For the moment, the startup is more of a vehicle customizer than a true manufacturer. It rips the diesel motor and related innards out of an existing vehicle and replaces them with an electric motor and batteries. Thor has focused on doing its own battery-pack research and manufacturing to cram hundreds of small lithium ion batteries into a tight, safe container, and its software engineers write applications that maximize the packs’ charging abilities and life spans. Look around the Thor warehouse, and you’ll see UPS-style trucks and extended-body pickups awaiting modification. The goal, according to Semler, is to work on a one-off basis, customizing clients’ fleets per their specifications.
Semler’s enthusiasm is infectious. He’s funded Thor with his own money (he won’t say how much) and hired engineers from places such as Boeing Co., electric-car maker Faraday & Future Inc., and Chinese electrics leader BYD Auto Co. But Thor is trying to become a bespoke electric-vehicle maker at a time when the biggest names and fattest wallets in trucking are pouring money into the market. And given that neither Semler nor his co-founder, Giordano Sordoni, has an engineering background, it seems less like a company than a dream. “There’s a tendency to simplify the truck market and think there will be one winner here,” Semler says. “The reality is that there are all kinds of work trucks, and we’re designing a type of transportation lab to cater to all of these.”
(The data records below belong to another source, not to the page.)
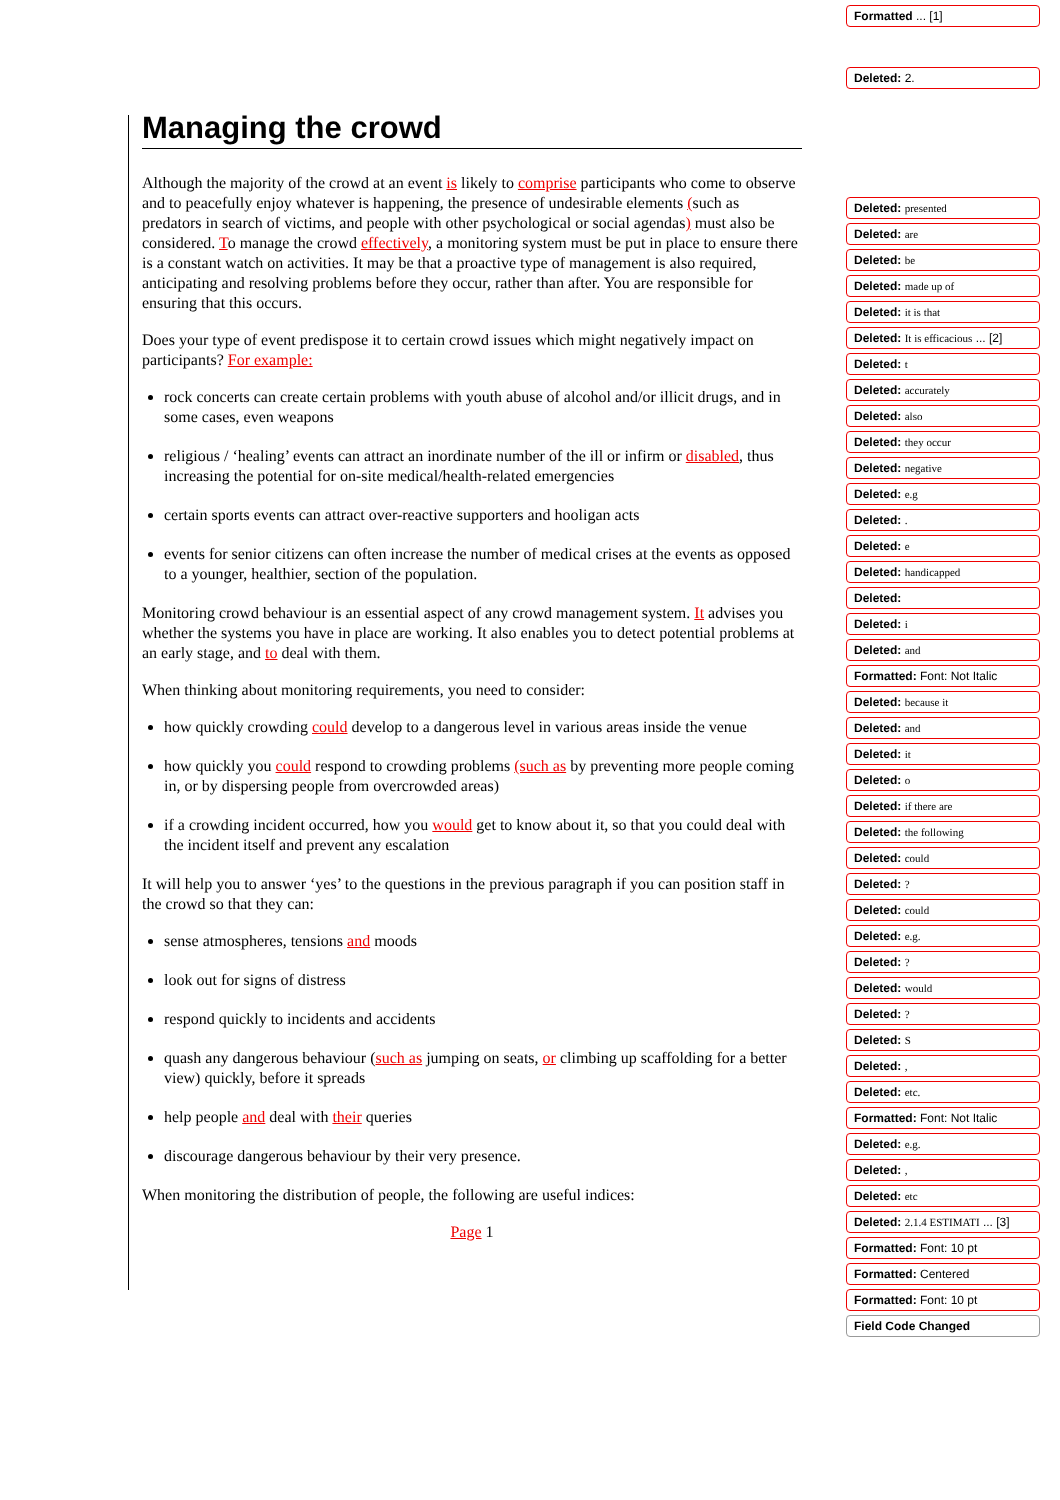Managing the crowd
Although the majority of the crowd at an event is likely to comprise participants who come to observe and to peacefully enjoy whatever is happening, the presence of undesirable elements (such as predators in search of victims, and people with other psychological or social agendas) must also be considered. To manage the crowd effectively, a monitoring system must be put in place to ensure there is a constant watch on activities. It may be that a proactive type of management is also required, anticipating and resolving problems before they occur, rather than after. You are responsible for ensuring that this occurs.
Does your type of event predispose it to certain crowd issues which might negatively impact on participants? For example:
rock concerts can create certain problems with youth abuse of alcohol and/or illicit drugs, and in some cases, even weapons
religious / ‘healing’ events can attract an inordinate number of the ill or infirm or disabled, thus increasing the potential for on-site medical/health-related emergencies
certain sports events can attract over-reactive supporters and hooligan acts
events for senior citizens can often increase the number of medical crises at the events as opposed to a younger, healthier, section of the population.
Monitoring crowd behaviour is an essential aspect of any crowd management system. It advises you whether the systems you have in place are working. It also enables you to detect potential problems at an early stage, and to deal with them.
When thinking about monitoring requirements, you need to consider:
how quickly crowding could develop to a dangerous level in various areas inside the venue
how quickly you could respond to crowding problems (such as by preventing more people coming in, or by dispersing people from overcrowded areas)
if a crowding incident occurred, how you would get to know about it, so that you could deal with the incident itself and prevent any escalation
It will help you to answer ‘yes’ to the questions in the previous paragraph if you can position staff in the crowd so that they can:
sense atmospheres, tensions and moods
look out for signs of distress
respond quickly to incidents and accidents
quash any dangerous behaviour (such as jumping on seats, or climbing up scaffolding for a better view) quickly, before it spreads
help people and deal with their queries
discourage dangerous behaviour by their very presence.
When monitoring the distribution of people, the following are useful indices:
Page 1
Formatted ... [1]
Deleted: 2.
Deleted: presented
Deleted: are
Deleted: be
Deleted: made up of
Deleted: it is that
Deleted: It is efficacious ... [2]
Deleted: t
Deleted: accurately
Deleted: also
Deleted: they occur
Deleted: negative
Deleted: e.g
Deleted: .
Deleted: e
Deleted: handicapped
Deleted:
Deleted: i
Deleted: and
Formatted: Font: Not Italic
Deleted: because it
Deleted: and
Deleted: it
Deleted: o
Deleted: if there are
Deleted: the following
Deleted: could
Deleted: ?
Deleted: could
Deleted: e.g.
Deleted: ?
Deleted: would
Deleted: ?
Deleted: S
Deleted: ,
Deleted: etc.
Formatted: Font: Not Italic
Deleted: e.g.
Deleted: ,
Deleted: etc
Deleted: 2.1.4 ESTIMATI ... [3]
Formatted: Font: 10 pt
Formatted: Centered
Formatted: Font: 10 pt
Field Code Changed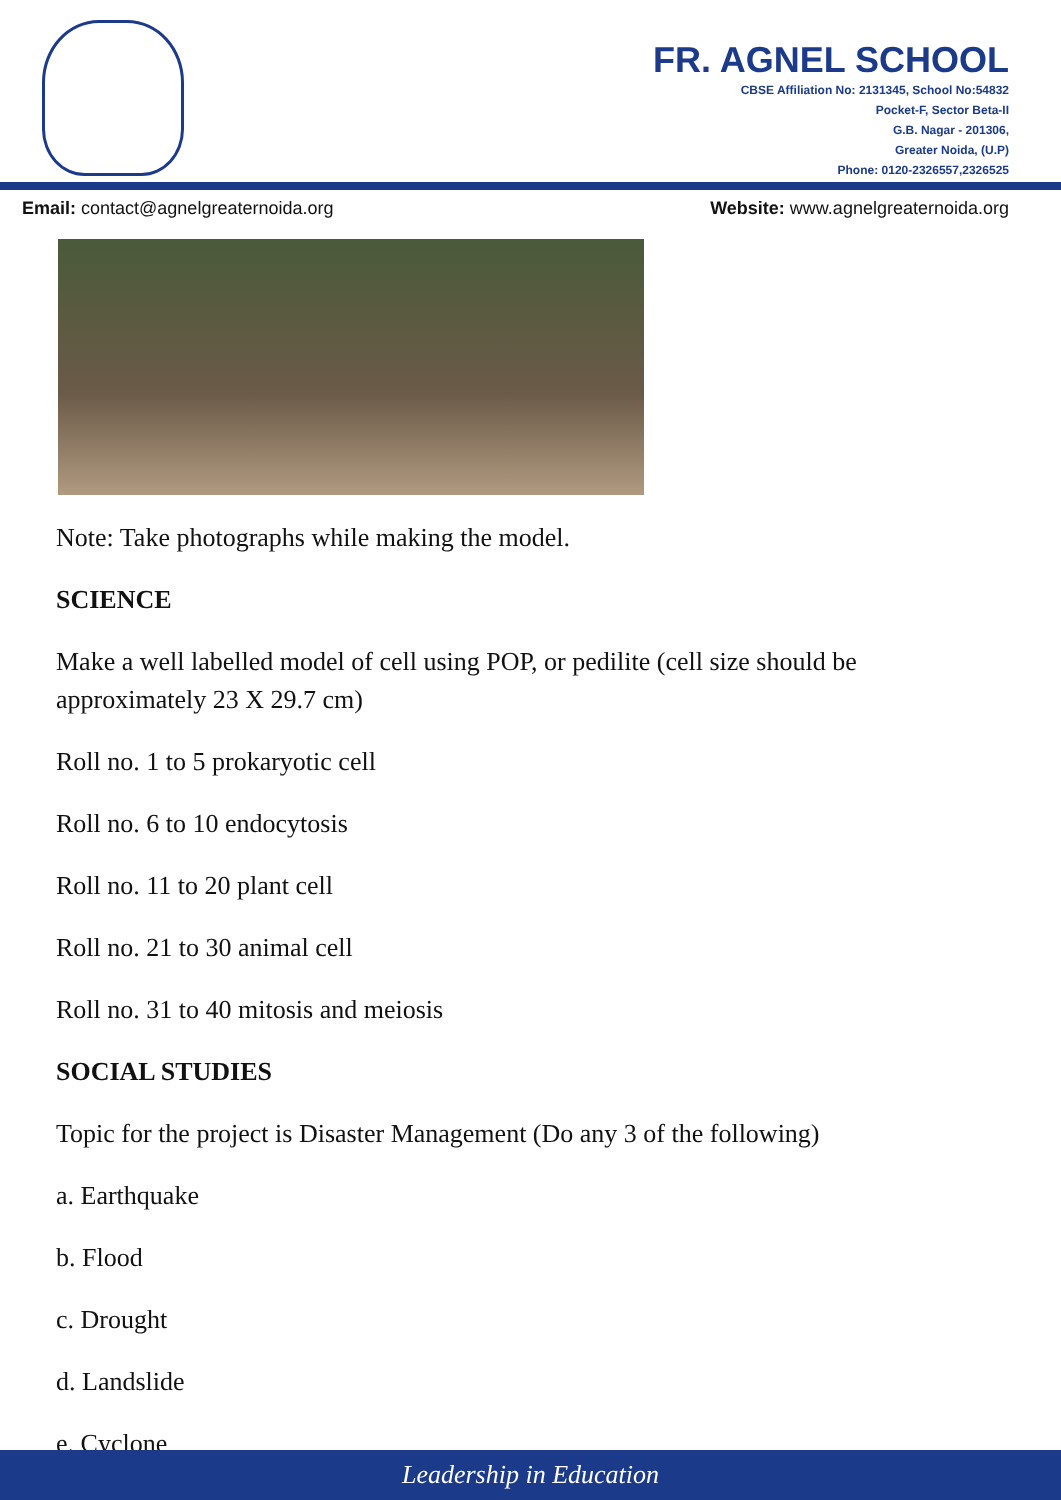FR. AGNEL SCHOOL
CBSE Affiliation No: 2131345, School No:54832
Pocket-F, Sector Beta-II
G.B. Nagar - 201306,
Greater Noida, (U.P)
Phone: 0120-2326557,2326525
Email: contact@agnelgreaternoida.org Website: www.agnelgreaternoida.org
Note: Take photographs while making the model.
SCIENCE
Make a well labelled model of cell using POP, or pedilite (cell size should be approximately 23 X 29.7 cm)
Roll no. 1 to 5 prokaryotic cell
Roll no. 6 to 10 endocytosis
Roll no. 11 to 20 plant cell
Roll no. 21 to 30 animal cell
Roll no. 31 to 40 mitosis and meiosis
SOCIAL STUDIES
Topic for the project is Disaster Management (Do any 3 of the following)
a. Earthquake
b. Flood
c. Drought
d. Landslide
e. Cyclone
Leadership in Education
A small team working quickly stands a decent chance of carving out a niche, says Mike Britt, who spent 30 years at United Parcel Service Inc. handling the maintenance of its trucking fleets and working on alternative-fuel vehicles. “The big trucking companies just aren’t quite as nimble,” says Britt, who now runs MG Britt Consulting Inc. “UPS used many small startups to build 200 to 2,000 alternative-fuel vehicles. It’s when you start to ramp above those numbers, and need real production expertise and facilities, that things could get trickier for Thor.”